Posted on January 7, 2026
In December, we observed the fourth consecutive month with declining growth in federal tax withholding–amounts of income and payroll taxes withheld from workers’ paychecks by employers and remitted to the Treasury Department as soon as the day after the workers were paid. Specifically, we estimate that tax withholding grew by 2.1 percent in December compared to the amounts from December 2024, measuring so-called year-over-year growth (see the chart below). That amount of growth is lower than the rate of inflation, so that represents a decline in real (inflation-adjusted) terms. We estimate that withholding growth on a year-over-year basis was around 6 percent to 7 percent from June through August, then 4.2 percent in September, 3.8 percent in October, and 3.5 percent in November.

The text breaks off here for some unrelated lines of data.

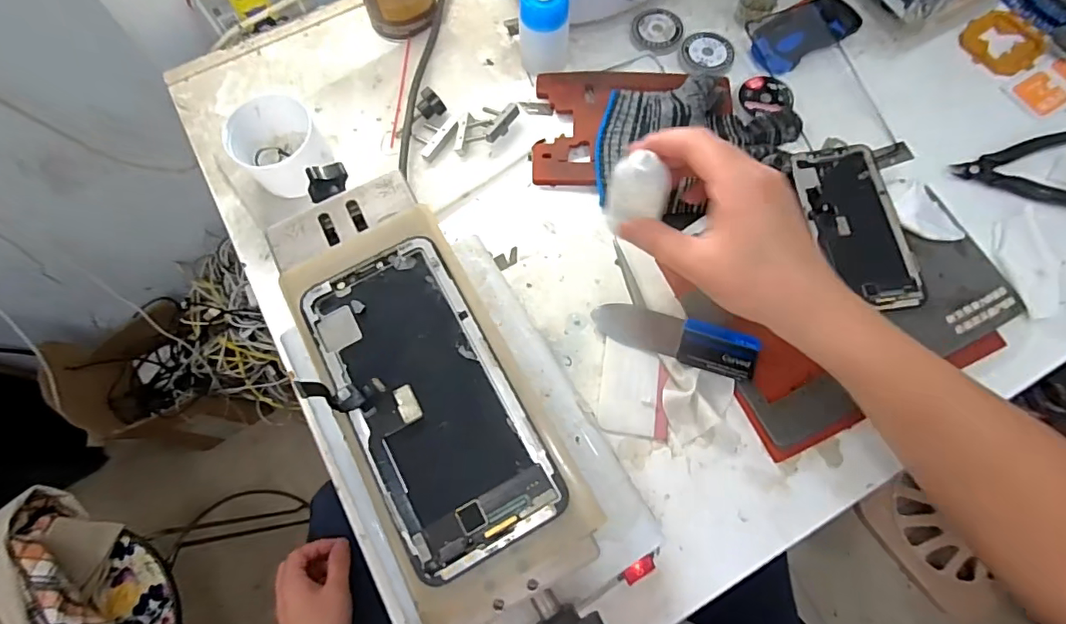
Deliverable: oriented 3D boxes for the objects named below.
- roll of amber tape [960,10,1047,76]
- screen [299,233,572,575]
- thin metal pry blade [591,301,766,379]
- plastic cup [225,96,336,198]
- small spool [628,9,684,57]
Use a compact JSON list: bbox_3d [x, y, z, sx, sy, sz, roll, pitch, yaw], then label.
[{"bbox_3d":[0.425,-0.244,0.467,0.056,0.010,0.062,-30,74,-8],"label":"roll of amber tape"},{"bbox_3d":[-0.046,0.036,0.224,0.069,0.006,0.138,-28,73,-7],"label":"screen"},{"bbox_3d":[0.103,0.018,0.378,0.118,0.012,0.032,18,73,7],"label":"thin metal pry blade"},{"bbox_3d":[-0.199,-0.132,0.416,0.067,0.055,0.064,0,72,1],"label":"plastic cup"},{"bbox_3d":[0.114,-0.260,0.479,0.046,0.008,0.048,0,72,1],"label":"small spool"}]

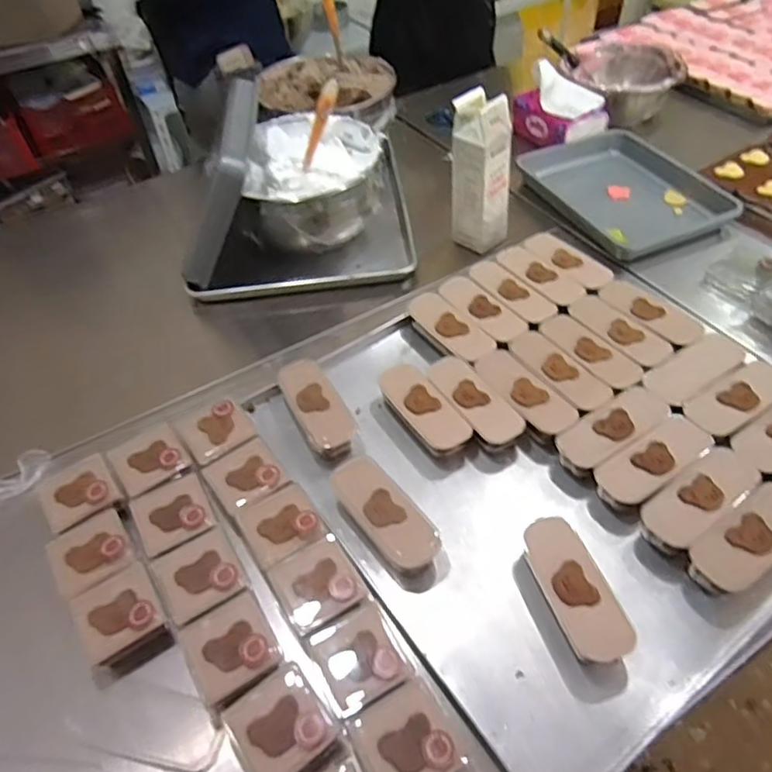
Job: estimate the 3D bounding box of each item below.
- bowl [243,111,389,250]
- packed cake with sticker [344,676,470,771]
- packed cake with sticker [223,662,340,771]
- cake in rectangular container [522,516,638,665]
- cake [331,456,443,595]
[{"bbox_3d":[-0.119,-0.368,1.080,0.228,0.152,0.267,-1,48,3],"label":"bowl"},{"bbox_3d":[0.020,0.333,0.564,0.087,0.030,0.087,-26,52,-18],"label":"packed cake with sticker"},{"bbox_3d":[-0.100,0.324,0.578,0.085,0.034,0.085,-32,54,-22],"label":"packed cake with sticker"},{"bbox_3d":[0.199,0.218,0.646,0.062,0.045,0.149,-18,50,-11],"label":"cake in rectangular container"},{"bbox_3d":[0.004,0.158,0.715,0.070,0.049,0.173,-27,58,-27],"label":"cake"}]

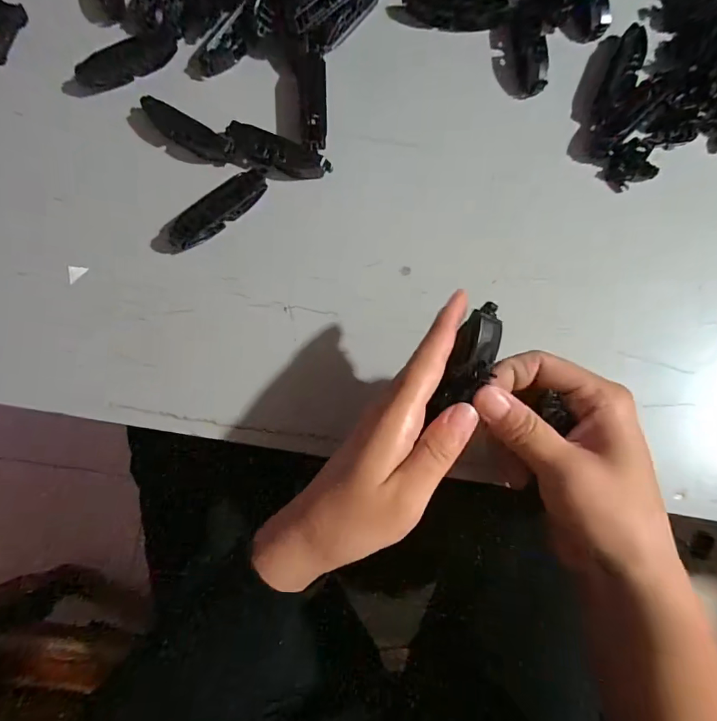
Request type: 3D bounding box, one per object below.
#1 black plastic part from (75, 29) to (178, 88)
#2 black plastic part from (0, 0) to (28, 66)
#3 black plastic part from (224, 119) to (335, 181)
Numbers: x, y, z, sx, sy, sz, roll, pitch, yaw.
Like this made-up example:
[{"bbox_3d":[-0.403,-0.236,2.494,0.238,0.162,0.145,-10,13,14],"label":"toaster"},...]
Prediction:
[{"bbox_3d":[-0.167,-0.219,0.319,0.073,0.013,0.024,-32,80,-4],"label":"black plastic part"},{"bbox_3d":[-0.273,-0.251,0.336,0.023,0.004,0.047,17,84,-19],"label":"black plastic part"},{"bbox_3d":[-0.059,-0.147,0.315,0.076,0.005,0.027,21,81,6],"label":"black plastic part"}]

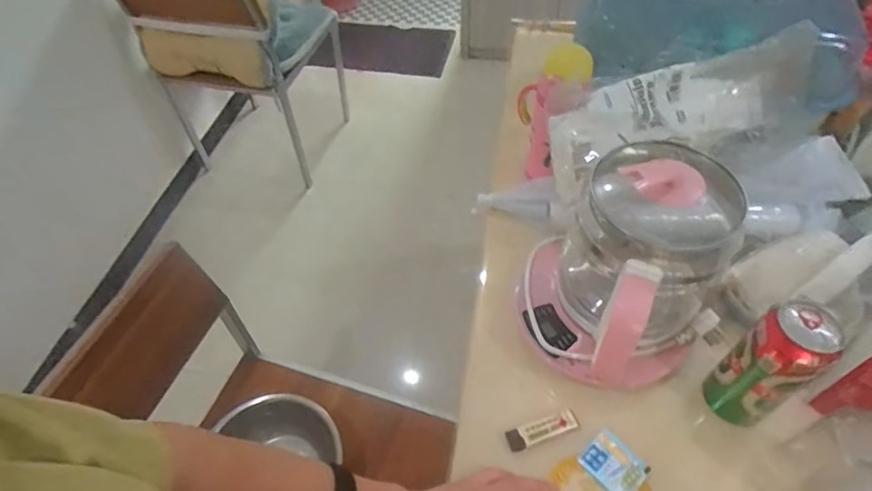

Although withholding growth has moved down in each of the past four months and was below the rate of inflation in December, there are a couple of reasons I hesitate to start using the recession word. First, December is an unusual month in that year-end bonuses can move wages and withholding around significantly, and those movements are not related to employment. Year-end bonuses can also significantly affect January withholding. Second the weakest growth, in December, is only one month’s worth of data. Withholding can be volatile from month to month. Nonetheless, I had expected a strong year-end bonus season based on activity in financial markets in 2025, and the continued move down in withholding growth in December is concerning.
We normally like to compare withholding growth with that of economywide wages and salaries. However, economywide wage and salary data from the Bureau of Economic Analysis (BEA), what we consider the best economywide wage and salary data normally released within a month of each month’s end, are currently delayed as a result of the federal government shutdown in October and the first part of November. Those data are currently available only through September. We expect that the wage data for October will not be available until additional quarterly reporting by states becomes available this spring–because the government employment report for October, the initial source of BEA’s wage data, is not available at all. The BEA release for November should be available much more quickly but is also delayed by the shutdown, and the release for December would not normally be available until late January, but may be delayed as well.